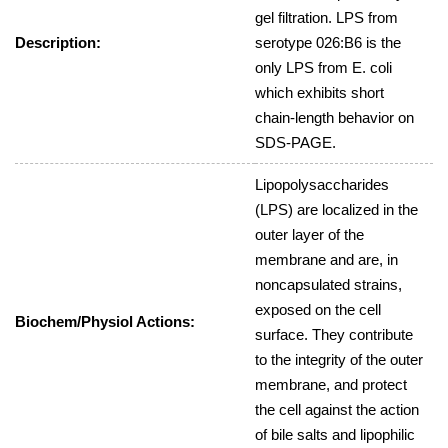
gel filtration. LPS from
Description:
serotype 026:B6 is the
only LPS from E. coli
which exhibits short
chain-length behavior on
SDS-PAGE.
Lipopolysaccharides
(LPS) are localized in the
outer layer of the
membrane and are, in
noncapsulated strains,
exposed on the cell
Biochem/Physiol Actions:
surface. They contribute
to the integrity of the outer
membrane, and protect
the cell against the action
of bile salts and lipophilic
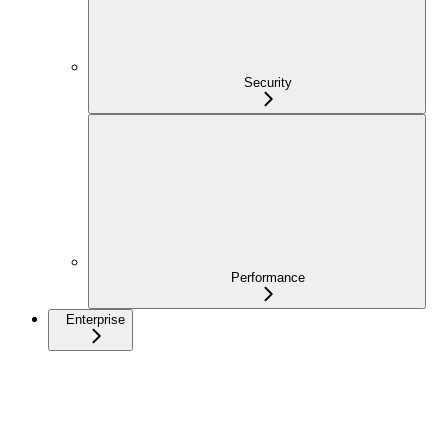
Security
Performance
Enterprise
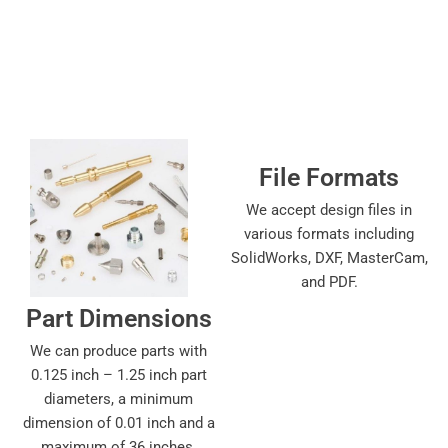
File Formats
We accept design files in
various formats including
SolidWorks, DXF, MasterCam,
and PDF.
Part Dimensions
We can produce parts with
0.125 inch – 1.25 inch part
diameters, a minimum
dimension of 0.01 inch and a
maximum of 36 inches.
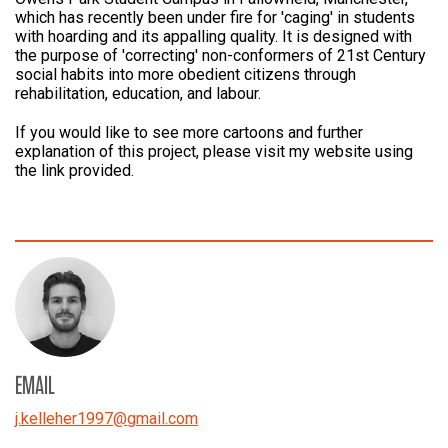
which has recently been under fire for 'caging' in students
with hoarding and its appalling quality. It is designed with
the purpose of 'correcting' non-conformers of 21st Century
social habits into more obedient citizens through
rehabilitation, education, and labour.
If you would like to see more cartoons and further
explanation of this project, please visit my website using
the link provided.
EMAIL
j.kelleher1997
@
gmail.com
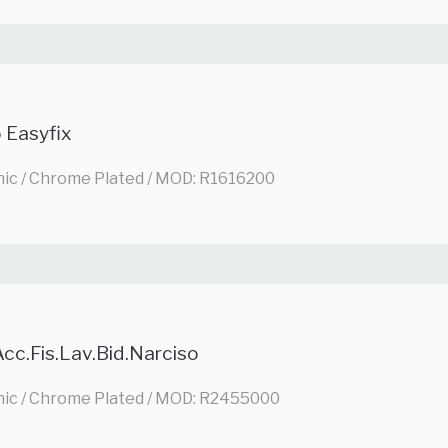
 Easyfix
nic / Chrome Plated / MOD: R1616200
cc.Fis.Lav.Bid.Narciso
nic / Chrome Plated / MOD: R2455000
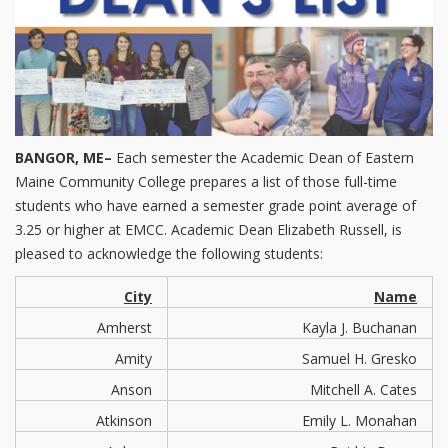
BANGOR, ME–
Each semester the Academic Dean of Eastern
Maine Community College prepares a list of those full-time
students who have earned a semester grade point average of
3.25 or higher at EMCC. Academic Dean Elizabeth Russell, is
pleased to acknowledge the following students:
City
Name
Amherst
Kayla J. Buchanan
Amity
Samuel H. Gresko
Anson
Mitchell A. Cates
Atkinson
Emily L. Monahan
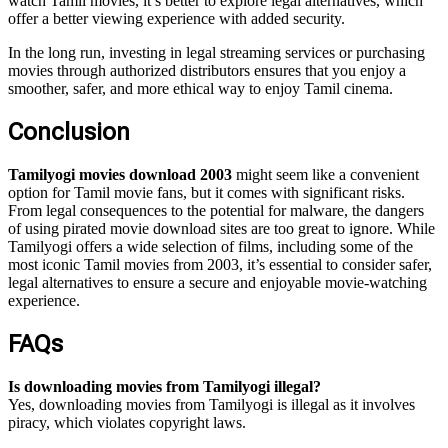
watch Tamil movies, it’s better to explore legal alternatives, which
offer a better viewing experience with added security.
In the long run, investing in legal streaming services or purchasing
movies through authorized distributors ensures that you enjoy a
smoother, safer, and more ethical way to enjoy Tamil cinema.
Conclusion
Tamilyogi movies download 2003
might seem like a convenient
option for Tamil movie fans, but it comes with significant risks.
From legal consequences to the potential for malware, the dangers
of using pirated movie download sites are too great to ignore. While
Tamilyogi offers a wide selection of films, including some of the
most iconic Tamil movies from 2003, it’s essential to consider safer,
legal alternatives to ensure a secure and enjoyable movie-watching
experience.
FAQs
Is downloading movies from Tamilyogi illegal?
Yes, downloading movies from Tamilyogi is illegal as it involves
piracy, which violates copyright laws.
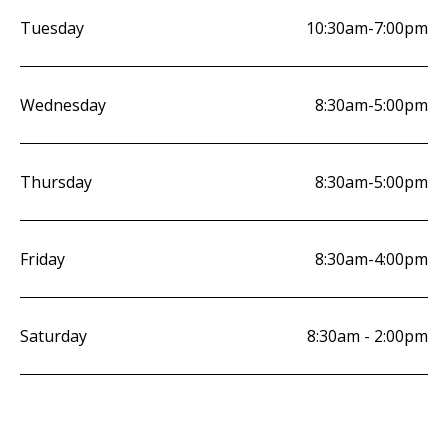
Tuesday
10:30am-7:00pm
Wednesday
8:30am-5:00pm
Thursday
8:30am-5:00pm
Friday
8:30am-4:00pm
Saturday
8:30am - 2:00pm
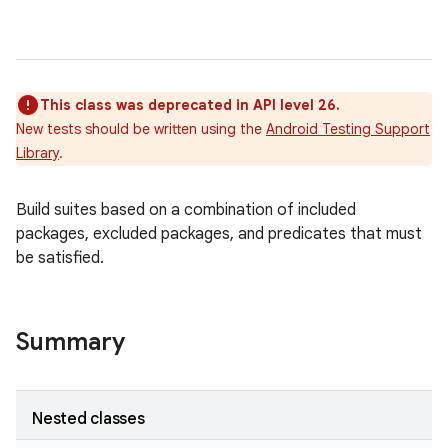
This class was deprecated in API level 26.
New tests should be written using the
Android Testing Support
Library
.
Build suites based on a combination of included
packages, excluded packages, and predicates that must
r
be satisfied.
Summary
Nested classes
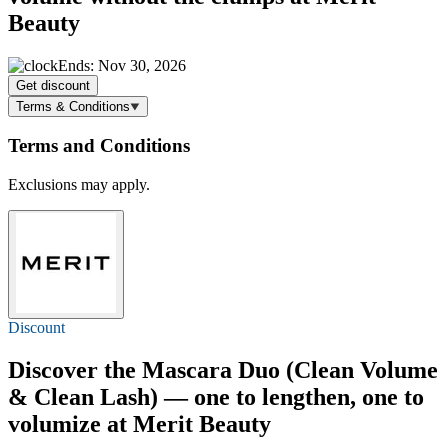
Beauty
Ends: Nov 30, 2026
Get discount
Terms & Conditions
Terms and Conditions
Exclusions may apply.
Discount
Discover the Mascara Duo (Clean Volume
& Clean Lash) — one to lengthen, one to
volumize at Merit Beauty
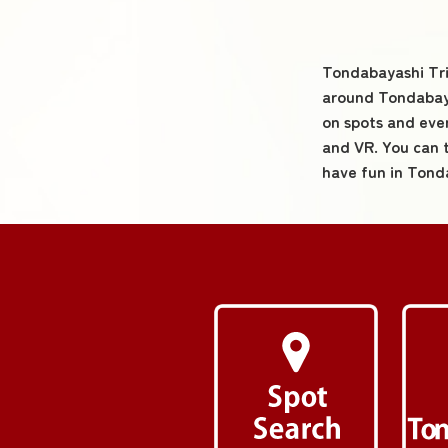
Tondabayashi Trip
around Tondabaya
on spots and eve
and VR. You can 
have fun in Tond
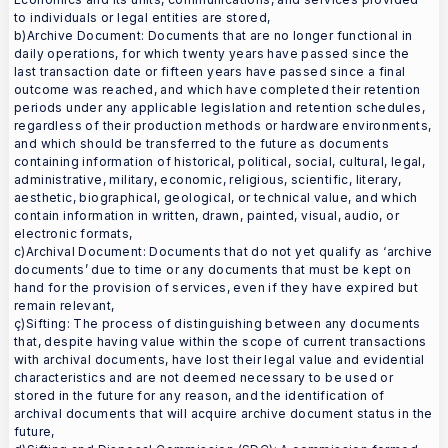
to individuals or legal entities are stored,
b)Archive Document: Documents that are no longer functional in
daily operations, for which twenty years have passed since the
last transaction date or fifteen years have passed since a final
outcome was reached, and which have completed their retention
periods under any applicable legislation and retention schedules,
regardless of their production methods or hardware environments,
and which should be transferred to the future as documents
containing information of historical, political, social, cultural, legal,
administrative, military, economic, religious, scientific, literary,
aesthetic, biographical, geological, or technical value, and which
contain information in written, drawn, painted, visual, audio, or
electronic formats,
c)Archival Document: Documents that do not yet qualify as ‘archive
documents’ due to time or any documents that must be kept on
hand for the provision of services, even if they have expired but
remain relevant,
ç)Sifting: The process of distinguishing between any documents
that, despite having value within the scope of current transactions
with archival documents, have lost their legal value and evidential
characteristics and are not deemed necessary to be used or
stored in the future for any reason, and the identification of
archival documents that will acquire archive document status in the
future,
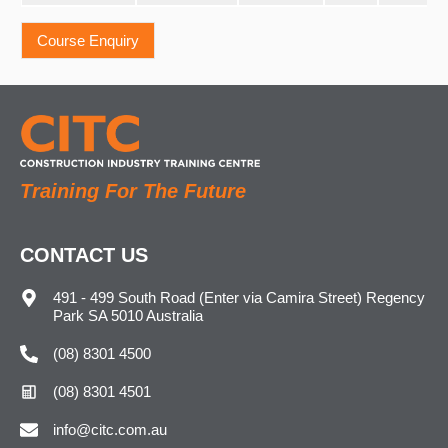
Training For The Future
CONTACT US
491 - 499 South Road (Enter via Camira Street) Regency
Park SA 5010 Australia
(08) 8301 4500
(08) 8301 4501
info@citc.com.au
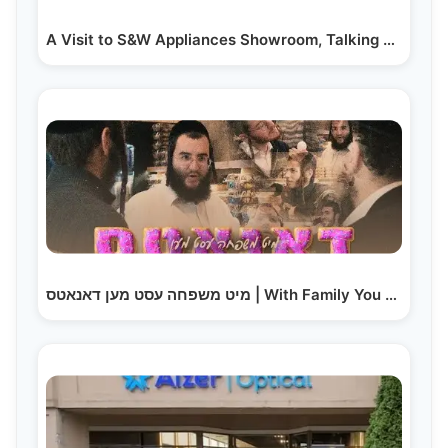
A Visit to S&W Appliances Showroom, Talking With Salesteam
מיט משפחה עסט מען דאנאטס | With Family You Eat…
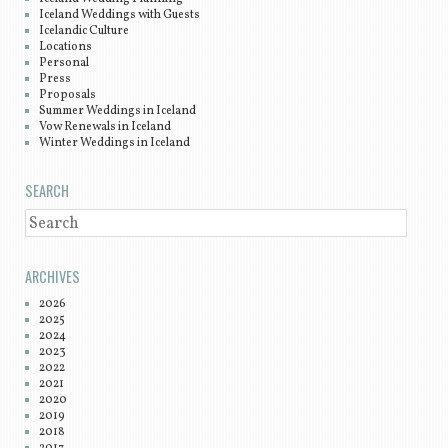
Iceland Weddings with Guests
Icelandic Culture
Locations
Personal
Press
Proposals
Summer Weddings in Iceland
Vow Renewals in Iceland
Winter Weddings in Iceland
SEARCH
SEARCH
ARCHIVES
2026
2025
2024
2023
2022
2021
2020
2019
2018
2017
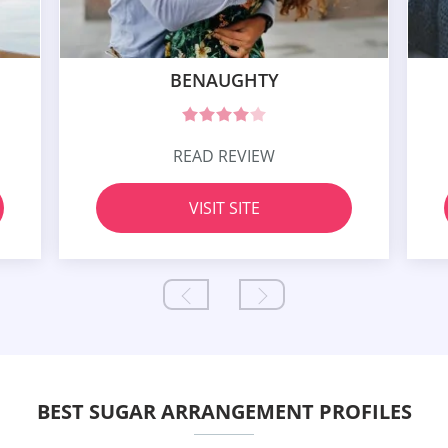
BENAUGHTY
READ REVIEW
VISIT SITE
BEST SUGAR ARRANGEMENT PROFILES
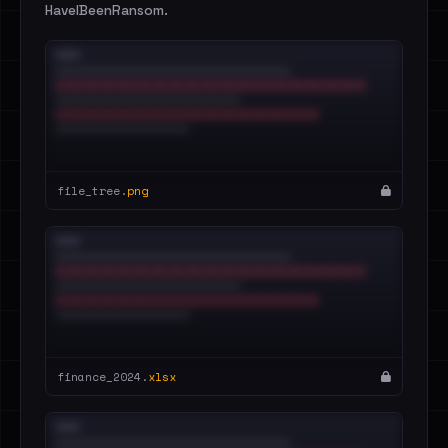
HaveIBeenRansom.
file_tree.
png
finance_2024.
xlsx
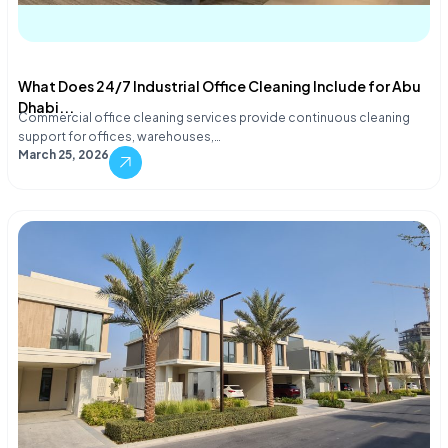
What Does 24/7 Industrial Office Cleaning Include for Abu
Dhabi...
Commercial office cleaning services provide continuous cleaning
support for offices, warehouses,…
March 25, 2026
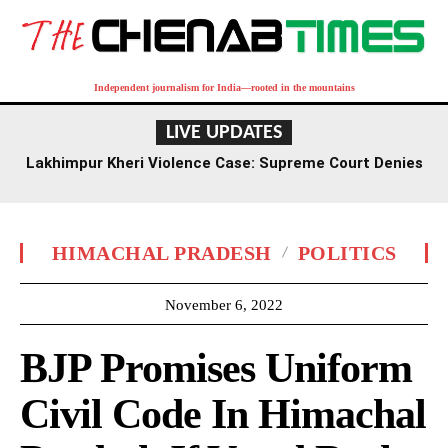
Independent journalism for India—rooted in the mountains
LIVE UPDATES
Lakhimpur Kheri Violence Case: Supreme Court Denies
Plea to Relax Ashish Mishra’s Bail Conditions
HIMACHAL PRADESH
POLITICS
November 6, 2022
BJP Promises Uniform
Civil Code In Himachal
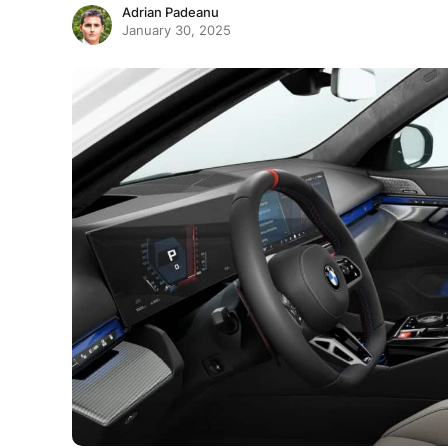
Adrian Padeanu
January 30, 2025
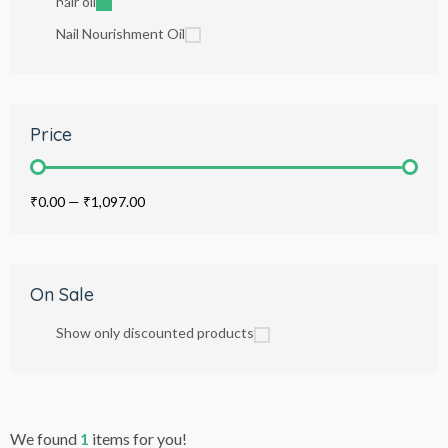
hair oil
Nail Nourishment Oil
Price
₹0.00
—
₹1,097.00
On Sale
Show only discounted products
We found
1
items for you!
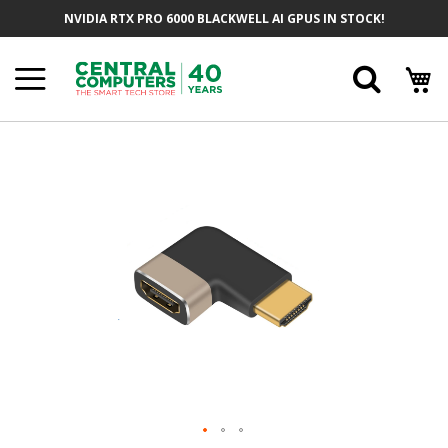
Skip
NVIDIA RTX PRO 6000 BLACKWELL AI GPUS IN STOCK!
To
Content
Searc
Skip
To
The
End
Of
The
Images
Gallery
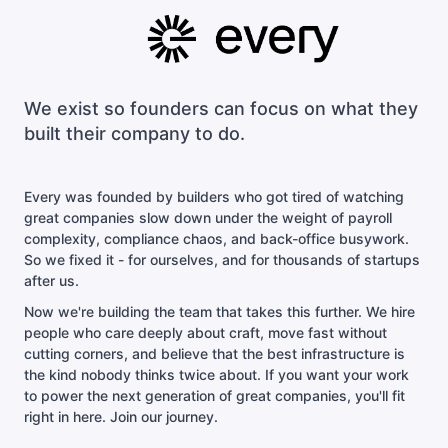
We exist so founders can focus on what they
built their company to do.
Every was founded by builders who got tired of watching
great companies slow down under the weight of payroll
complexity, compliance chaos, and back-office busywork.
So we fixed it - for ourselves, and for thousands of startups
after us.
Now we're building the team that takes this further. We hire
people who care deeply about craft, move fast without
cutting corners, and believe that the best infrastructure is
the kind nobody thinks twice about. If you want your work
to power the next generation of great companies, you'll fit
right in here. Join our journey.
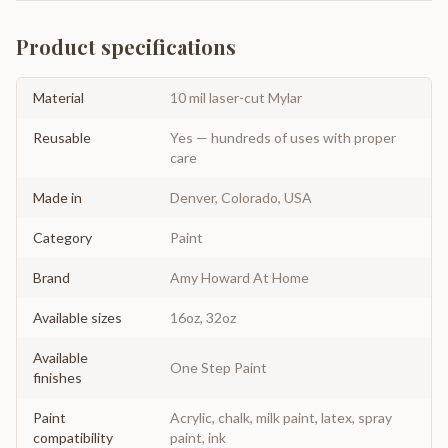
Product specifications
Material
10 mil laser-cut Mylar
Reusable
Yes — hundreds of uses with proper
care
Made in
Denver, Colorado, USA
Category
Paint
Brand
Amy Howard At Home
Available sizes
16oz, 32oz
Available
One Step Paint
finishes
Paint
Acrylic, chalk, milk paint, latex, spray
compatibility
paint, ink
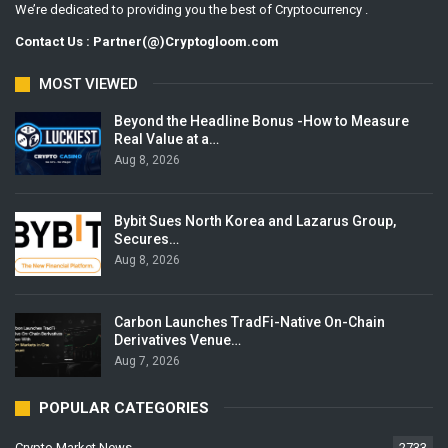
We’re dedicated to providing you the best of Cryptocurrency .
Contact Us : Partner(@)Cryptogloom.com
MOST VIEWED
Beyond the Headline Bonus -How to Measure
Real Value at a…
Aug 8, 2026
Bybit Sues North Korea and Lazarus Group,
Secures…
Aug 8, 2026
Carbon Launches TradFi-Native On-Chain
Derivatives Venue…
Aug 7, 2026
POPULAR CATEGORIES
Crypto Market News
2733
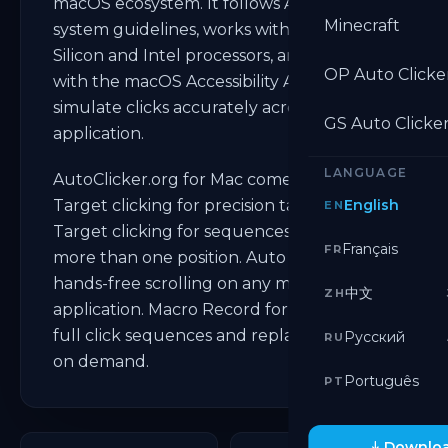
macOS ecosystem. It follows Apple's
Minecraft
system guidelines, works with both Apple
Silicon and Intel processors, and integrates
OP Auto Clicke
with the macOS Accessibility API to
simulate clicks accurately across every
GS Auto Clicke
application.
LANGUAGE
AutoClicker.org for Mac comes with Single
Target clicking for precision tasks. Multi
English
EN
Target clicking for sequences that need
Français
FR
more than one position. Auto Scroll for
hands-free scrolling on any macOS
中文
ZH
application. Macro Record for capturing
full click sequences and replaying them
Русский
RU
on demand.
Português
PT
Downloa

= = = =

_Work instruction:_ Take every entry above and transcribe it exactly, with no pictures in the copy.

_Solution to the problem:_
gel filtration. LPS from
Description:
serotype 026:B6 is the
only LPS from E. coli
which exhibits short
chain-length behavior on
SDS-PAGE.
Lipopolysaccharides
(LPS) are localized in the
outer layer of the
membrane and are, in
noncapsulated strains,
exposed on the cell
Biochem/Physiol Actions:
surface. They contribute
to the integrity of the outer
membrane, and protect
the cell against the action
of bile salts and lipophilic
Security
Performance
Enterprise
File Formats
We accept design files in
various formats including
SolidWorks, DXF, MasterCam,
and PDF.
Part Dimensions
We can produce parts with
0.125 inch – 1.25 inch part
diameters, a minimum
dimension of 0.01 inch and a
maximum of 36 inches.
which has recently been under fire for 'caging' in students
with hoarding and its appalling quality. It is designed with
the purpose of 'correcting' non-conformers of 21st Century
social habits into more obedient citizens through
rehabilitation, education, and labour.
If you would like to see more cartoons and further
explanation of this project, please visit my website using
the link provided.
EMAIL
j.kelleher1997
@
gmail.com
 Easyfix
nic / Chrome Plated / MOD: R1616200
cc.Fis.Lav.Bid.Narciso
nic / Chrome Plated / MOD: R2455000
BANGOR, ME–
Each semester the Academic Dean of Eastern
Maine Community College prepares a list of those full-time
students who have earned a semester grade point average of
3.25 or higher at EMCC. Academic Dean Elizabeth Russell, is
pleased to acknowledge the following students:
City
Name
Amherst
Kayla J. Buchanan
Amity
Samuel H. Gresko
Anson
Mitchell A. Cates
Atkinson
Emily L. Monahan
watch Tamil movies, it’s better to explore legal alternatives, which
offer a better viewing experience with added security.
In the long run, investing in legal streaming services or purchasing
movies through authorized distributors ensures that you enjoy a
smoother, safer, and more ethical way to enjoy Tamil cinema.
Conclusion
Tamilyogi movies download 2003
might seem like a convenient
option for Tamil movie fans, but it comes with significant risks.
From legal consequences to the potential for malware, the dangers
of using pirated movie download sites are too great to ignore. While
Tamilyogi offers a wide selection of films, including some of the
most iconic Tamil movies from 2003, it’s essential to consider safer,
legal alternatives to ensure a secure and enjoyable movie-watching
experience.
FAQs
Is downloading movies from Tamilyogi illegal?
Yes, downloading movies from Tamilyogi is illegal as it involves
piracy, which violates copyright laws.
Tuesday
10:30am-7:00pm
Wednesday
8:30am-5:00pm
Thursday
8:30am-5:00pm
Friday
8:30am-4:00pm
Saturday
8:30am - 2:00pm
This class was deprecated in API level 26.
New tests should be written using the
Android Testing Support
Library
.
Build suites based on a combination of included
packages, excluded packages, and predicates that must
r
be satisfied.
Summary
Nested classes
Beauty
Ends: Nov 30, 2026
Get discount
Terms & Conditions
Terms and Conditions
Exclusions may apply.
Discount
Discover the Mascara Duo (Clean Volume
& Clean Lash) — one to lengthen, one to
volumize at Merit Beauty
Tondabayashi Trip
around Tondabaya
on spots and eve
and VR. You can 
have fun in Tond
to individuals or legal entities are stored,
b)Archive Document: Documents that are no longer functional in
daily operations, for which twenty years have passed since the
last transaction date or fifteen years have passed since a final
outcome was reached, and which have completed their retention
periods under any applicable legislation and retention schedules,
regardless of their production methods or hardware environments,
and which should be transferred to the future as documents
containing information of historical, political, social, cultural, legal,
administrative, military, economic, religious, scientific, literary,
aesthetic, biographical, geological, or technical value, and which
contain information in written, drawn, painted, visual, audio, or
electronic formats,
c)Archival Document: Documents that do not yet qualify as ‘archive
documents’ due to time or any documents that must be kept on
hand for the provision of services, even if they have expired but
remain relevant,
ç)Sifting: The process of distinguishing between any documents
that, despite having value within the scope of current transactions
with archival documents, have lost their legal value and evidential
characteristics and are not deemed necessary to be used or
stored in the future for any reason, and the identification of
archival documents that will acquire archive document status in the
future,
Training For The Future
CONTACT US
491 - 499 South Road (Enter via Camira Street) Regency
Park SA 5010 Australia
(08) 8301 4500
(08) 8301 4501
info@citc.com.au
A Visit to S&W Appliances Showroom, Talking With Salesteam
מיט משפחה עסט מען דאנאטס | With Family You Eat…
Iceland Weddings with Guests
Icelandic Culture
Locations
Personal
Press
Proposals
Summer Weddings in Iceland
Vow Renewals in Iceland
Winter Weddings in Iceland
SEARCH
SEARCH
ARCHIVES
2026
2025
2024
2023
2022
2021
2020
2019
2018
2017
BENAUGHTY
READ REVIEW
VISIT SITE
BEST SUGAR ARRANGEMENT PROFILES
HaveIBeenRansom.
file_tree.
png
finance_2024.
xlsx
What Does 24/7 Industrial Office Cleaning Include for Abu
Dhabi...
Commercial office cleaning services provide continuous cleaning
support for offices, warehouses,…
March 25, 2026
Independent journalism for India—rooted in the mountains
LIVE UPDATES
Lakhimpur Kheri Violence Case: Supreme Court Denies
Plea to Relax Ashish Mishra’s Bail Conditions
HIMACHAL PRADESH
POLITICS
November 6, 2022
BJP Promises Uniform
Civil Code In Himachal
Adrian Padeanu
January 30, 2025
hair oil
Nail Nourishment Oil
Price
₹0.00
—
₹1,097.00
On Sale
Show only discounted products
We found
1
items for you!
Skip
NVIDIA RTX PRO 6000 BLACKWELL AI GPUS IN STOCK!
To
Content
Searc
Skip
To
The
End
Of
The
Images
Gallery
We exist so founders can focus on what they
built their company to do.
Every was founded by builders who got tired of watching
great companies slow down under the weight of payroll
complexity, compliance chaos, and back-office busywork.
So we fixed it - for ourselves, and for thousands of startups
after us.
Now we're building the team that takes this further. We hire
people who care deeply about craft, move fast without
cutting corners, and believe that the best infrastructure is
the kind nobody thinks twice about. If you want your work
to power the next generation of great companies, you'll fit
right in here. Join our journey.
Product specifications
Material
10 mil laser-cut Mylar
Reusable
Yes — hundreds of uses with proper
care
Made in
Denver, Colorado, USA
Category
Paint
Brand
Amy Howard At Home
Available sizes
16oz, 32oz
Available
One Step Paint
finishes
Paint
Acrylic, chalk, milk paint, latex, spray
compatibility
paint, ink
We’re dedicated to providing you the best of Cryptocurrency .
Contact Us : Partner(@)Cryptogloom.com
MOST VIEWED
Beyond the Headline Bonus -How to Measure
Real Value at a…
Aug 8, 2026
Bybit Sues North Korea and Lazarus Group,
Secures…
Aug 8, 2026
Carbon Launches TradFi-Native On-Chain
Derivatives Venue…
Aug 7, 2026
POPULAR CATEGORIES
Crypto Market News
2733
macOS ecosystem. It follows Apple's
Minecraft
system guidelines, works with both Apple
Silicon and Intel processors, and integrates
OP Auto Clicke
with the macOS Accessibility API to
simulate clicks accurately across every
GS Auto Clicke
application.
LANGUAGE
AutoClicker.org for Mac comes with Single
Target clicking for precision tasks. Multi
English
EN
Target clicking for sequences that need
Français
FR
more than one position. Auto Scroll for
hands-free scrolling on any macOS
中文
ZH
application. Macro Record for capturing
full click sequences and replaying them
Русский
RU
on demand.
Português
PT
Downloa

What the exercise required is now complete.